A publicação esta semana do relatório da comissão independente, à qual a igreja católica portuguesa encomendou um levantamento dos abusos históricos, gerou uma onda de justificada indignação nacional que espelha bem a referência moral que a igreja católica continua a ser para a esmagadora maioria dos portugueses, crentes e não crentes.

Por mais que a incidência do tipo de comportamentos ignóbeis em questão seja igual ou até menor entre pessoas consagradas do que entre leigos e outros cidadãos, designadamente em ambiente familiar, escolar, desportivo e prisional, a verdade é que a sociedade não tolera, e bem, que seja quem for de entre os dirigentes duma instituição que, não obstante a guerra sem quartel que lhe movem desde que foi criada, continua a ser a referência moral histórica da nossa civilização, tenham miseravelmente abusado da inocência de pelo menos cinco mil menores nos últimos setenta anos.

É portanto legítimo que a sociedade exija que os responsáveis da igreja católica indemnizem as vítimas que ainda o podem ser, e lhe deem a honra de o aceitarem, que reconheçam e repudiem a cobardia que esteve na origem do imperdoável encobrimento, sem o qual os abusadores não teriam tido a ocasião de repetir os abusos, e que façam um exame de consciência e encarem de frente a falta de fé que germina nas suas fileiras, em todas as gerações.

Isto dito, esta é também a hora para darmos graças pelos milhares de pessoas consagradas que, não obstante ventos e tempestades, continuam a remar contra a maré, dando testemunho do Bem, da Beleza e da Verdade e, mediante esse testemunho, a suscitar o que há de melhor na nossa sociedade em termos de entrega abnegada aos outros, especialmente aos pobres, aos doentes, aos prisioneiros e aos descartados.

PUB • CONTINUE A LER A SEGUIR

E em particular para darmos graças pelo celibato das pessoas consagradas, nomeadamente dos sacerdotes que, à imagem e na pessoa de Cristo celibatário, nos permitem participar em todas as missas no mesmo acto de redenção pelo qual os homens que caiam em si têm doravante a certeza do perdão.

Deus não incarnou para nos desvendar o mistério da dor que sofremos e que causamos, tantas vezes contra a nossa vontade, mas para a partilhar connosco e para a redimir, fazendo dela uma ferramenta de salvação própria e alheia, e é a intuição dessa verdade profunda, de que a igreja católica é depositária, que inspira o respeito de todos os que a compõem, e a admiração dos que, embora não a integrando, a conhecem de boa fé.

A nossa ascensão a estado soberano há quase 900 anos, a nossa história desde então e a nossa identidade actual são absolutamente incompreensíveis sem a igreja católica, à qual continuamos ligados por laços muito fortes mesmo quando a criticamos, ou até quando lhe dedicamos um ódio de estimação.

São responsabilidades obviamente demasiado pesadas para as forças meramente humanas dos católicos consagradas ou leigos que dão a cara pela igreja no nosso presente coletivo, mas que ainda assim são exequíveis porque a fé consegue mover montanhas.

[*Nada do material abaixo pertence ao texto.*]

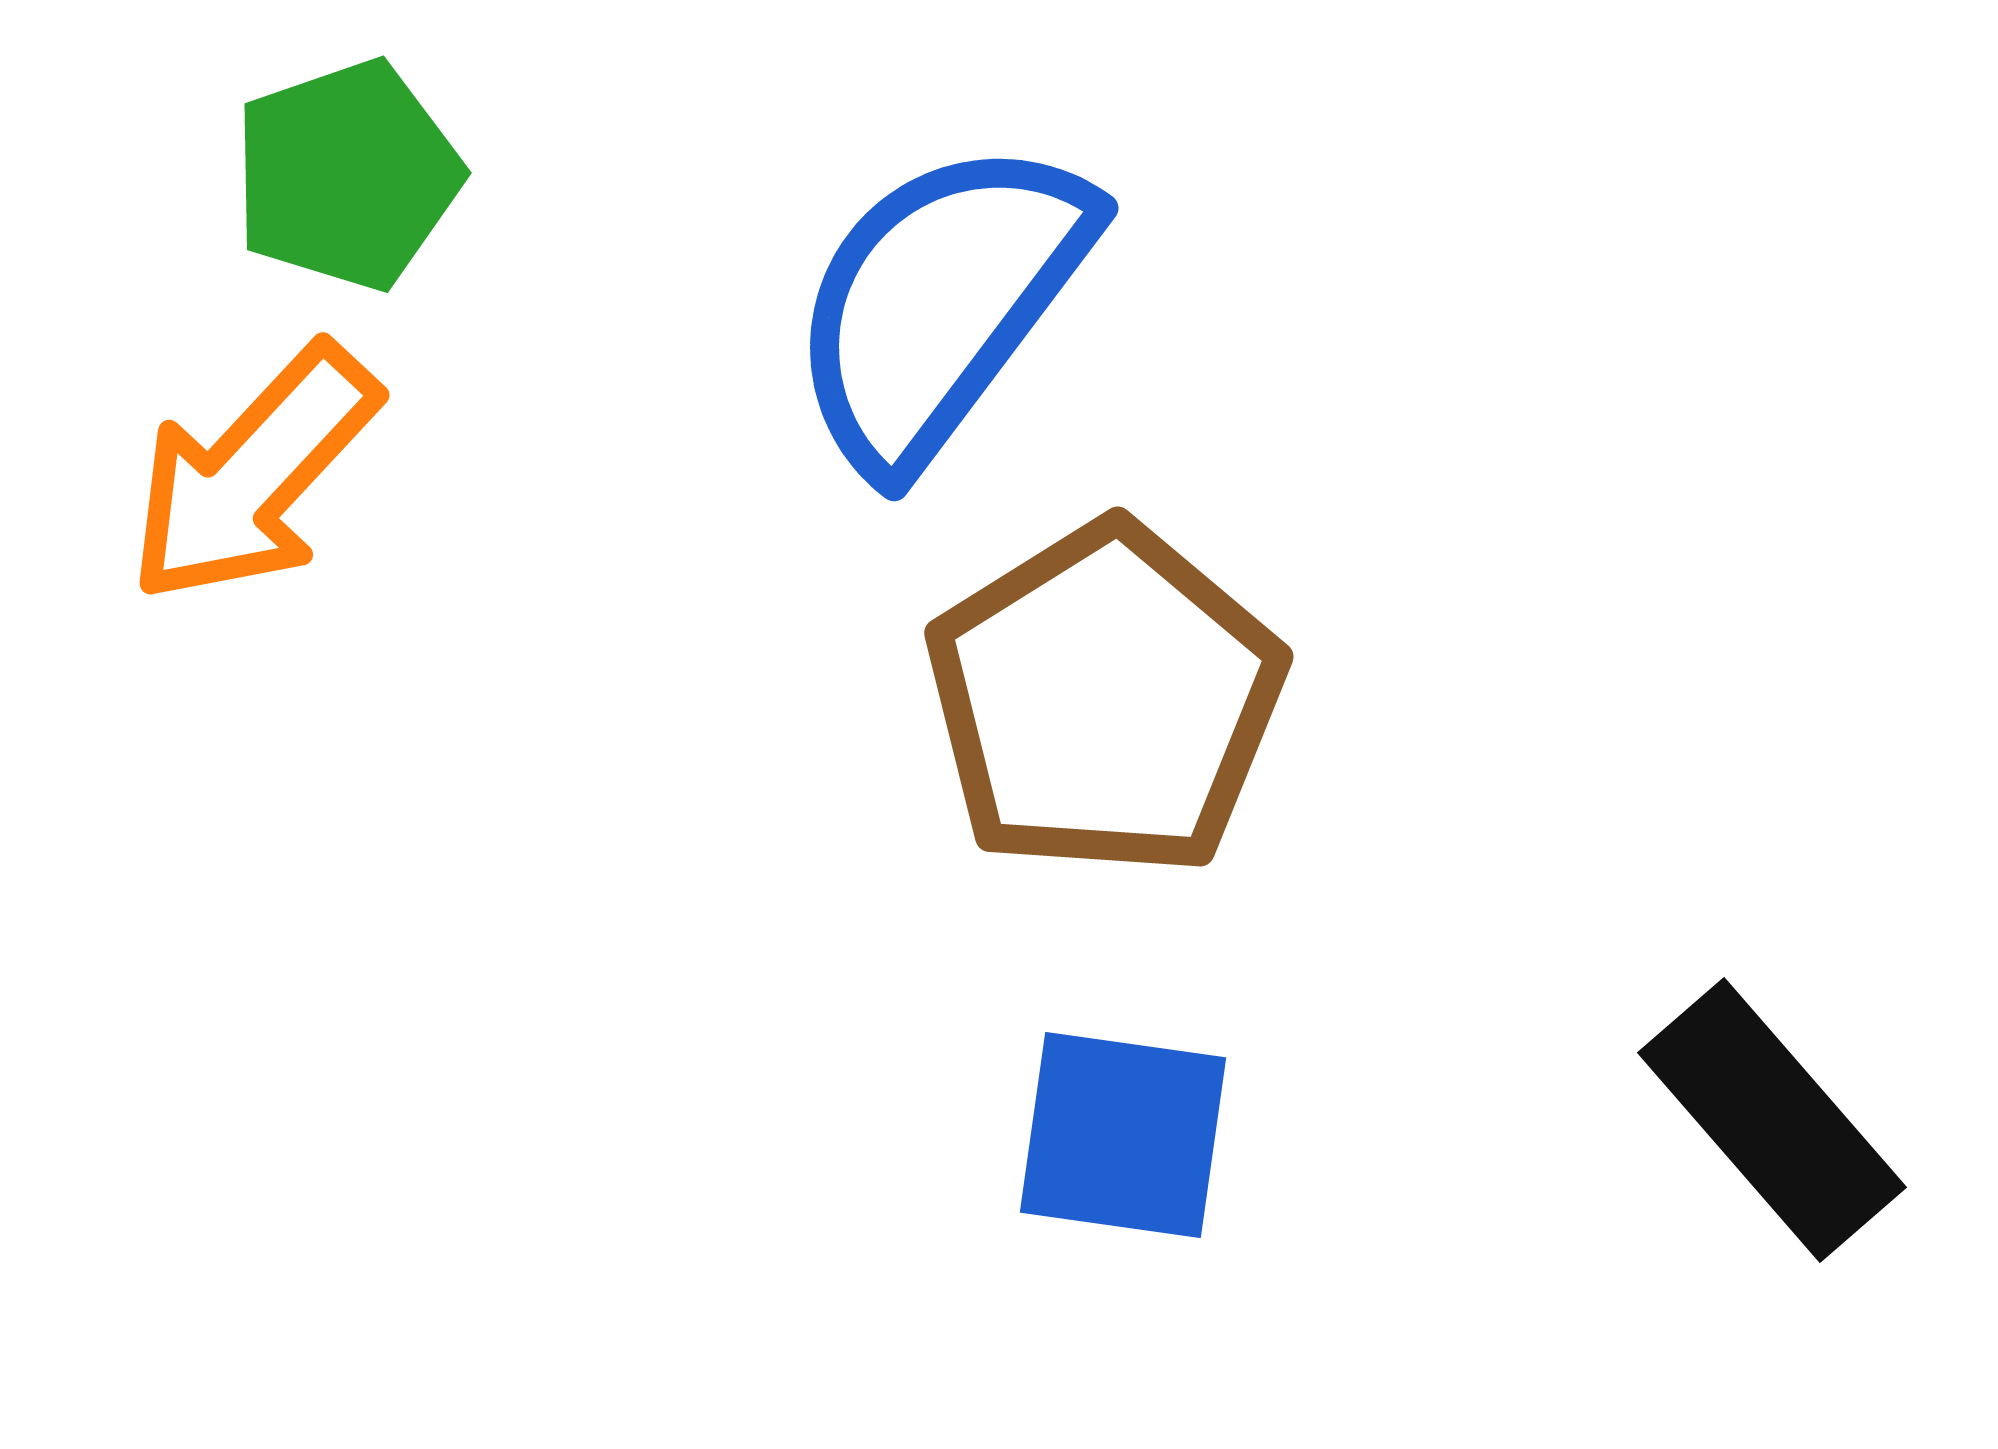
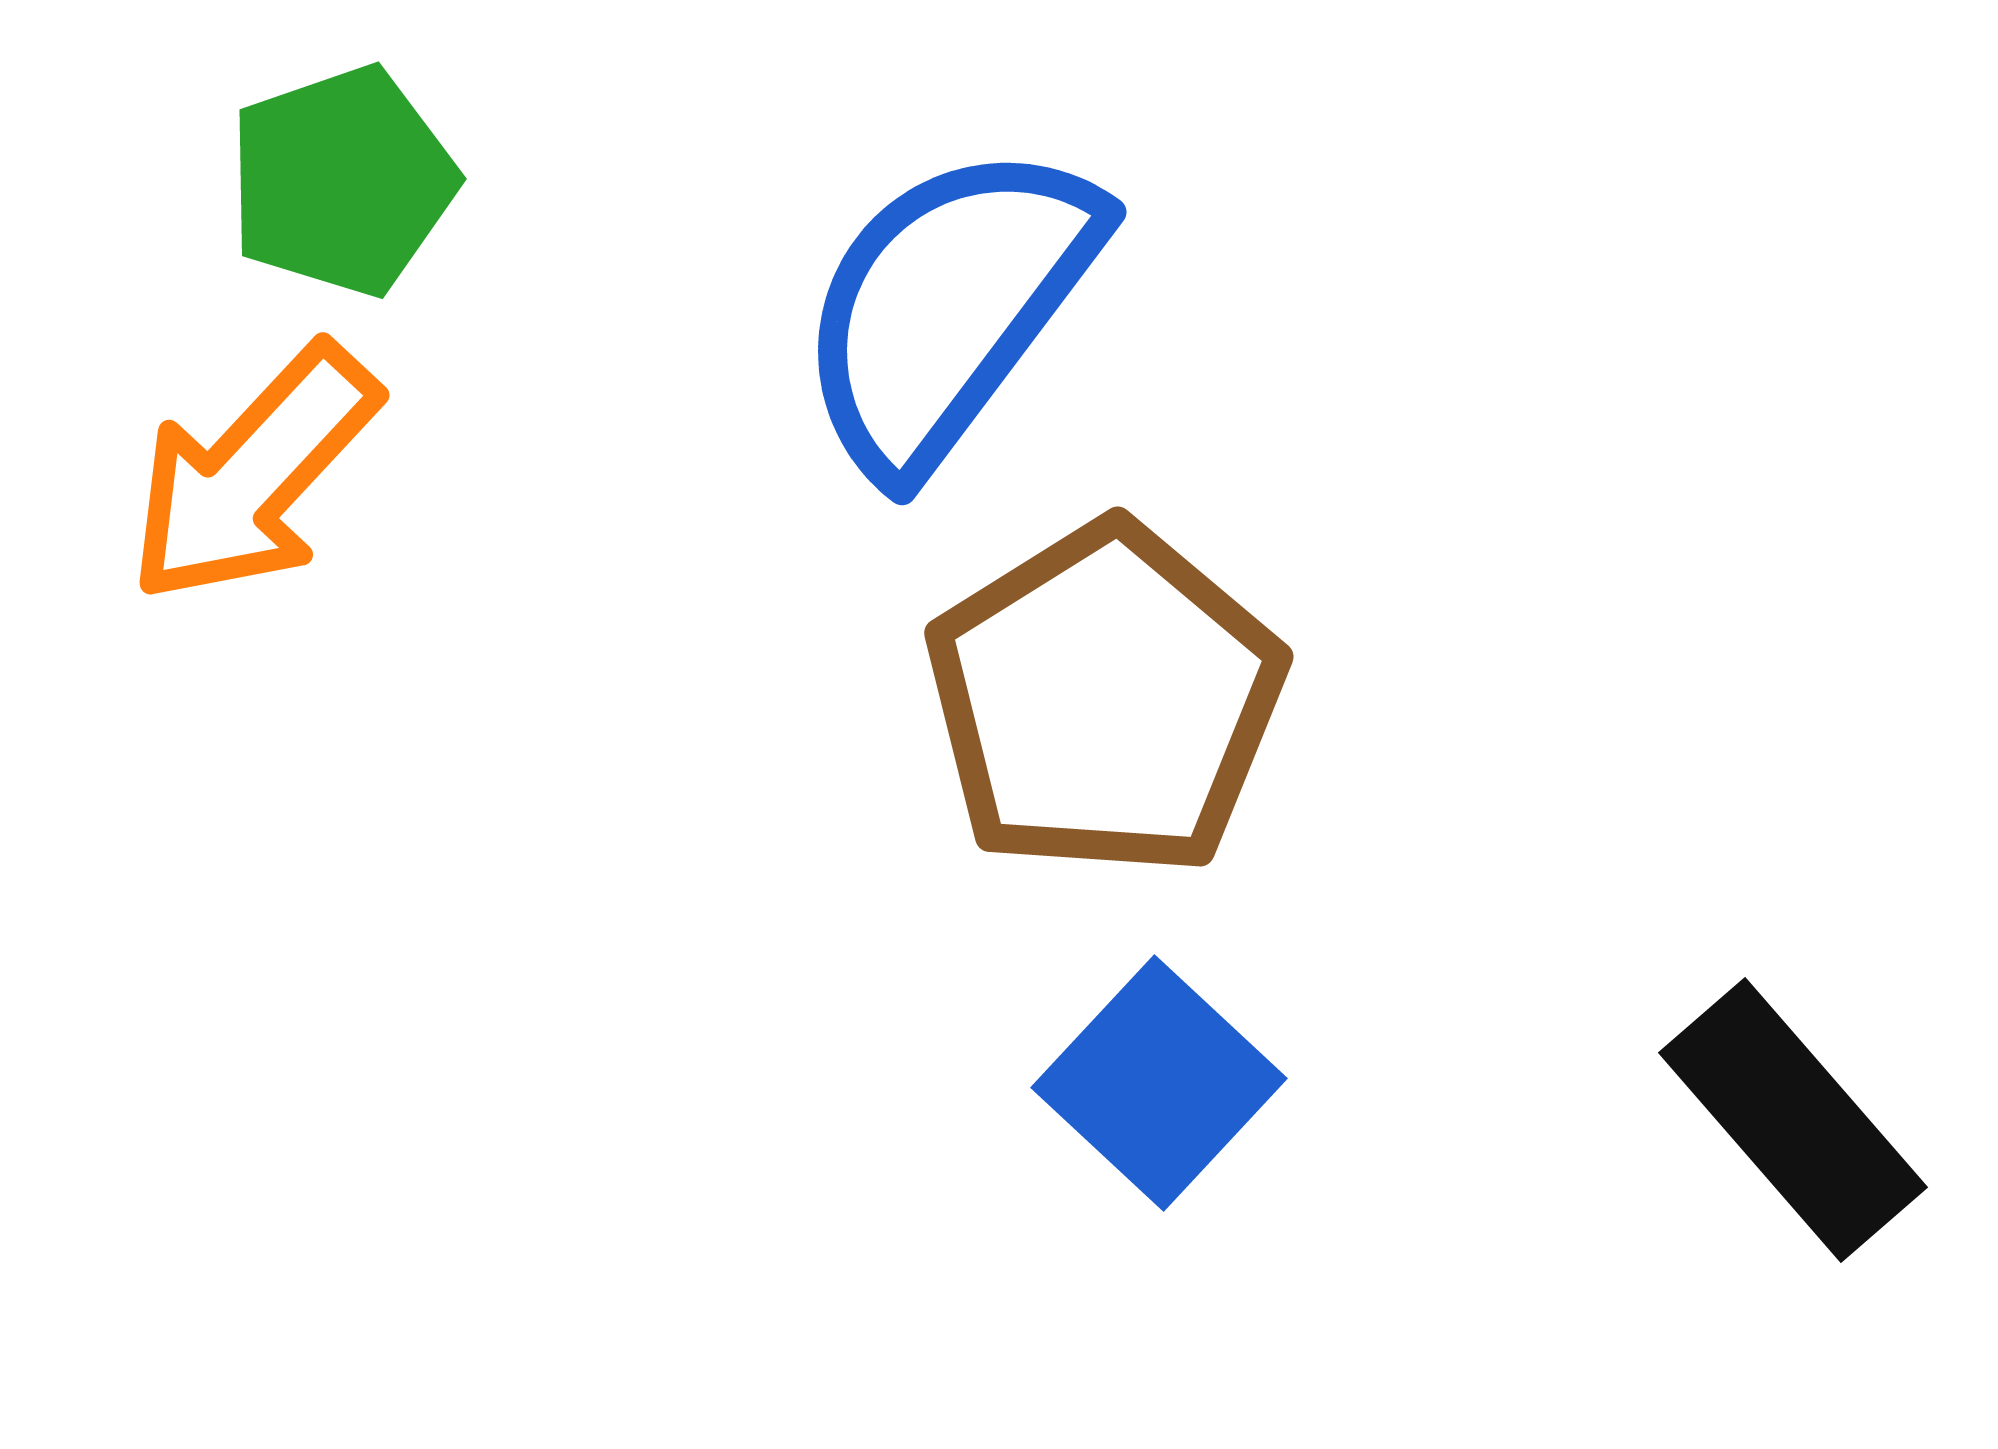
green pentagon: moved 5 px left, 6 px down
blue semicircle: moved 8 px right, 4 px down
black rectangle: moved 21 px right
blue square: moved 36 px right, 52 px up; rotated 35 degrees clockwise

A forte coesão social e consequente segurança que caracterizam o nosso país, nos causam saudades quando dele temos que sair e a ele atraem tantos estrangeiros que nele querem por isso viver, apesar da extrema pobreza e dependência causadas por levas sucessivas de políticas erradas, seriam certamente muito menores se não fossem as obras de misericórdia que a igreja católica pratica, o culto divino que assegura e a oração incessante das ordens contemplativas.

São milhões e milhões os portugueses e portuguesas vivos cujas consciências foram formadas por presbíteros, religiosos e religiosas de fé bem alicerçada, os mesmos que encontramos não só nos altares e nos confessionários, nos púlpitos e nas salas de aula como também, e sobretudo, nos lares, nos hospitais, nas prisões e debaixo das pontes, em todos os locais onde vivem solitariamente os que mais sofrem.

A igreja católica portuguesa não deve pois desanimar com a onda de justificada indignação que causou a publicação do relatório da comissão independente, muito menos deve fazer mais cedências doutrinárias para apaziguar os que a perseguem porque não toleram a sua fidelidade à chave do bem e do mal de que é guardiã, enquanto instituição transcendente.

Deve antes confessar-se, penitenciar-se e depois levantar a cabeça e continuar a prestar um culto divino cada vez mais belo, a orar com mais fervor, a pregar com firmeza a verdade sobre o Criador e a Criação, e a praticar humildemente obras de misericórdia.